Start of Block

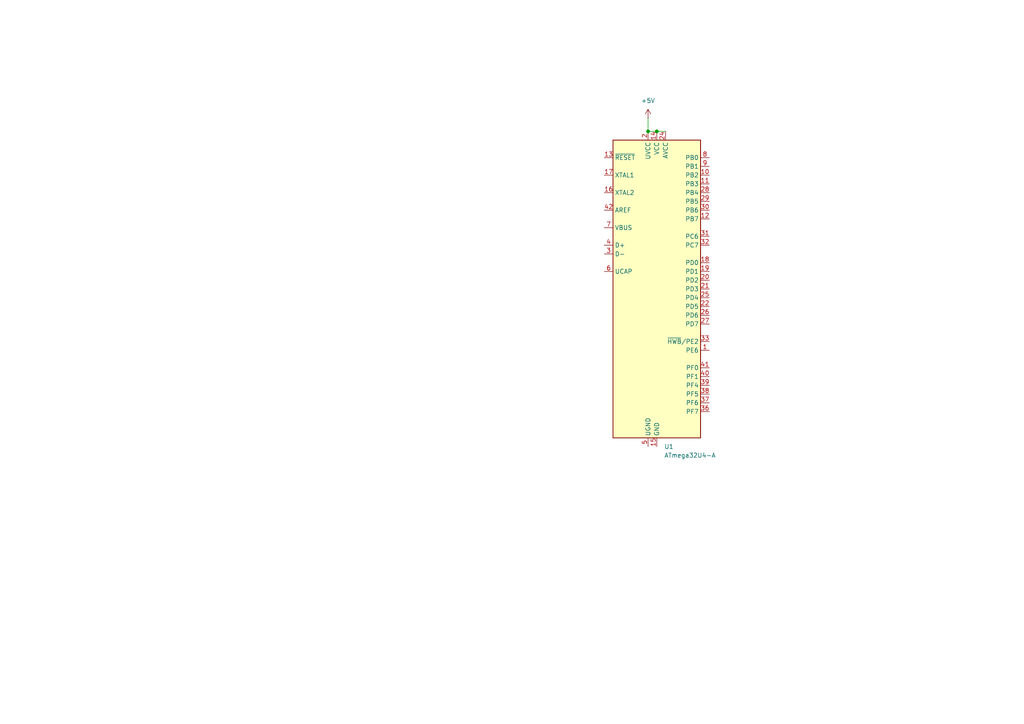
<source format=kicad_sch>
(kicad_sch
	(version 20250114)
	(generator "eeschema")
	(generator_version "9.0")
	(uuid "49fccab7-abf0-4324-9100-4143c0d50f31")
	(paper "A4")
	
	(junction
		(at 190.5 38.1)
		(diameter 0)
		(color 0 0 0 0)
		(uuid "105b8ca3-10fe-4932-9b72-e633a83f42db")
	)
	(junction
		(at 187.96 38.1)
		(diameter 0)
		(color 0 0 0 0)
		(uuid "634cb760-b840-4ea8-8ac7-116eb28bc669")
	)
	(wire
		(pts
			(xy 187.96 34.29) (xy 187.96 38.1)
		)
		(stroke
			(width 0)
			(type default)
		)
		(uuid "bdb3c187-8f6f-4dfd-a4fd-955ac6784a15")
	)
	(wire
		(pts
			(xy 187.96 38.1) (xy 190.5 38.1)
		)
		(stroke
			(width 0)
			(type default)
		)
		(uuid "df924863-b488-4da2-908d-c0642090808f")
	)
	(wire
		(pts
			(xy 190.5 38.1) (xy 193.04 38.1)
		)
		(stroke
			(width 0)
			(type default)
		)
		(uuid "f119d67e-a3b8-4f9e-afdb-7823bf2493ac")
	)
	(symbol
		(lib_id "MCU_Microchip_ATmega:ATmega32U4-A")
		(at 190.5 83.82 0)
		(unit 1)
		(exclude_from_sim no)
		(in_bom yes)
		(on_board yes)
		(dnp no)
		(fields_autoplaced yes)
		(uuid "2c051301-6eee-4a6b-bfac-54e1a2c4ac02")
		(property "Reference" "U1"
			(at 192.6433 129.54 0)
			(effects
				(font
					(size 1.27 1.27)
				)
				(justify left)
			)
		)
		(property "Value" "ATmega32U4-A"
			(at 192.6433 132.08 0)
			(effects
				(font
					(size 1.27 1.27)
				)
				(justify left)
			)
		)
		(property "Footprint" "Package_QFP:TQFP-44_10x10mm_P0.8mm"
			(at 190.5 83.82 0)
			(effects
				(font
					(size 1.27 1.27)
					(italic yes)
				)
				(hide yes)
			)
		)
		(property "Datasheet" "http://ww1.microchip.com/downloads/en/DeviceDoc/Atmel-7766-8-bit-AVR-ATmega16U4-32U4_Datasheet.pdf"
			(at 190.5 83.82 0)
			(effects
				(font
					(size 1.27 1.27)
				)
				(hide yes)
			)
		)
		(property "Description" "16MHz, 32kB Flash, 2.5kB SRAM, 1kB EEPROM, USB 2.0, TQFP-44"
			(at 190.5 83.82 0)
			(effects
				(font
					(size 1.27 1.27)
				)
				(hide yes)
			)
		)
		(pin "35"
			(uuid "e6569825-ef01-404e-a9b3-9099426650bc")
		)
		(pin "29"
			(uuid "3245fe39-bebd-4365-ab3d-77cfe2ba0b1c")
		)
		(pin "4"
			(uuid "75fcb77c-846c-4f9f-bd1a-2b5b8259abbd")
		)
		(pin "10"
			(uuid "78cb496a-b9f2-4f13-9bd0-f0466f6aaebb")
		)
		(pin "38"
			(uuid "a3051da7-a277-4f76-9216-74c2b1a379a4")
		)
		(pin "31"
			(uuid "e0c4b9e8-a06b-495a-a69c-65e018c210d3")
		)
		(pin "43"
			(uuid "696dced9-c856-4136-ac70-1931829c94b1")
		)
		(pin "22"
			(uuid "4208744a-9692-46ae-b87d-7e8924ad4eca")
		)
		(pin "9"
			(uuid "6f29e4b7-1342-4cf1-92af-55c7461afe67")
		)
		(pin "24"
			(uuid "ee33ac0c-e6d9-4622-9563-ae8ee98869c0")
		)
		(pin "8"
			(uuid "f2f91072-9794-432f-bef9-01e300b7fe7e")
		)
		(pin "11"
			(uuid "f1821bf1-60b5-4acf-bbba-8cc60eef6bfa")
		)
		(pin "40"
			(uuid "14f9f49e-4238-4523-89dd-76b46eaa7775")
		)
		(pin "7"
			(uuid "1731a4b2-70b5-46b1-a55f-b31fa223babc")
		)
		(pin "5"
			(uuid "8d2c08ce-1231-47fd-95ce-f8abc865d052")
		)
		(pin "39"
			(uuid "eff704f0-6a8e-4ad0-bed7-89d92fae3945")
		)
		(pin "12"
			(uuid "27b0e66a-ed6c-47ff-8b8c-a698d320f7ce")
		)
		(pin "36"
			(uuid "bd2c41c5-5b2b-4cab-a58f-e0f8e5655b72")
		)
		(pin "42"
			(uuid "898775c3-2524-41ad-bba2-159642f9761f")
		)
		(pin "34"
			(uuid "a05aab3c-ea70-49a6-bfdc-2d441f7163b3")
		)
		(pin "15"
			(uuid "1aa02777-600f-49e2-bf57-ae66baf157cd")
		)
		(pin "2"
			(uuid "71fb2d4f-7df2-4d45-a441-cf7acb0426e8")
		)
		(pin "3"
			(uuid "d1411f1d-a4b6-4dcc-a634-47f8d81fd60a")
		)
		(pin "6"
			(uuid "55d58860-9873-49a9-b657-efd47edf4e71")
		)
		(pin "28"
			(uuid "e4e457f8-3eda-45d2-ada9-a8707f164d4c")
		)
		(pin "20"
			(uuid "9fc4f430-fc74-485f-85db-6e3d12094805")
		)
		(pin "37"
			(uuid "9dbceb78-b8f2-4d14-8194-35d36fc6ddc8")
		)
		(pin "44"
			(uuid "56180de6-f562-44e5-bdf4-e7bcff529b51")
		)
		(pin "26"
			(uuid "ecebf54f-ab1c-452f-8afe-eb631b870156")
		)
		(pin "23"
			(uuid "897c5a30-6344-462c-8a3d-eff8555ed4a0")
		)
		(pin "16"
			(uuid "934be9a6-ac25-4d56-b7ee-c322fceaeb81")
		)
		(pin "30"
			(uuid "ff129ecf-1eeb-4ad3-af79-15cff4db29e6")
		)
		(pin "14"
			(uuid "534fe29b-3466-4ab8-aa55-2a7fdac03c41")
		)
		(pin "18"
			(uuid "d6a39317-26ea-44dc-849b-e02e84ee4dd7")
		)
		(pin "19"
			(uuid "98dedcc6-b602-47d9-adee-2268a8c2f51f")
		)
		(pin "25"
			(uuid "ada3a70c-8f19-4eef-94f7-dbd8bbc02be7")
		)
		(pin "21"
			(uuid "8755a398-d595-43b1-8e0a-095162a67c2c")
		)
		(pin "32"
			(uuid "e6d73b7f-8799-4709-8832-eb7edcc69a06")
		)
		(pin "17"
			(uuid "080f770e-82be-4957-920c-b02457f9421b")
		)
		(pin "13"
			(uuid "03e30f46-f971-4ba3-b03a-a2032a4627b0")
		)
		(pin "41"
			(uuid "5f2fb793-483a-45f2-a5a6-2cff918fb847")
		)
		(pin "1"
			(uuid "12c817cf-dce6-4929-97ea-841816e99784")
		)
		(pin "33"
			(uuid "dc81f416-8b3f-41ed-9343-9e6599fdc448")
		)
		(pin "27"
			(uuid "594b12a3-8994-489e-bb46-642a052bd112")
		)
		(instances
			(project ""
				(path "/49fccab7-abf0-4324-9100-4143c0d50f31"
					(reference "U1")
					(unit 1)
				)
			)
		)
	)
	(symbol
		(lib_id "power:+5V")
		(at 187.96 34.29 0)
		(unit 1)
		(exclude_from_sim no)
		(in_bom yes)
		(on_board yes)
		(dnp no)
		(fields_autoplaced yes)
		(uuid "71a13930-13e4-484c-ac3e-3d6902333c57")
		(property "Reference" "#PWR01"
			(at 187.96 38.1 0)
			(effects
				(font
					(size 1.27 1.27)
				)
				(hide yes)
			)
		)
		(property "Value" "+5V"
			(at 187.96 29.21 0)
			(effects
				(font
					(size 1.27 1.27)
				)
			)
		)
		(property "Footprint" ""
			(at 187.96 34.29 0)
			(effects
				(font
					(size 1.27 1.27)
				)
				(hide yes)
			)
		)
		(property "Datasheet" ""
			(at 187.96 34.29 0)
			(effects
				(font
					(size 1.27 1.27)
				)
				(hide yes)
			)
		)
		(property "Description" "Power symbol creates a global label with name \"+5V\""
			(at 187.96 34.29 0)
			(effects
				(font
					(size 1.27 1.27)
				)
				(hide yes)
			)
		)
		(pin "1"
			(uuid "b4b8a1bd-0e32-46cf-844f-bb38bdc19a84")
		)
		(instances
			(project ""
				(path "/49fccab7-abf0-4324-9100-4143c0d50f31"
					(reference "#PWR01")
					(unit 1)
				)
			)
		)
	)
	(sheet_instances
		(path "/"
			(page "1")
		)
	)
	(embedded_fonts no)
)

</source>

End of Block

To-do item – Provide the count of lines in the data above that include the word "Datasheet", with no added text.

Result below – 2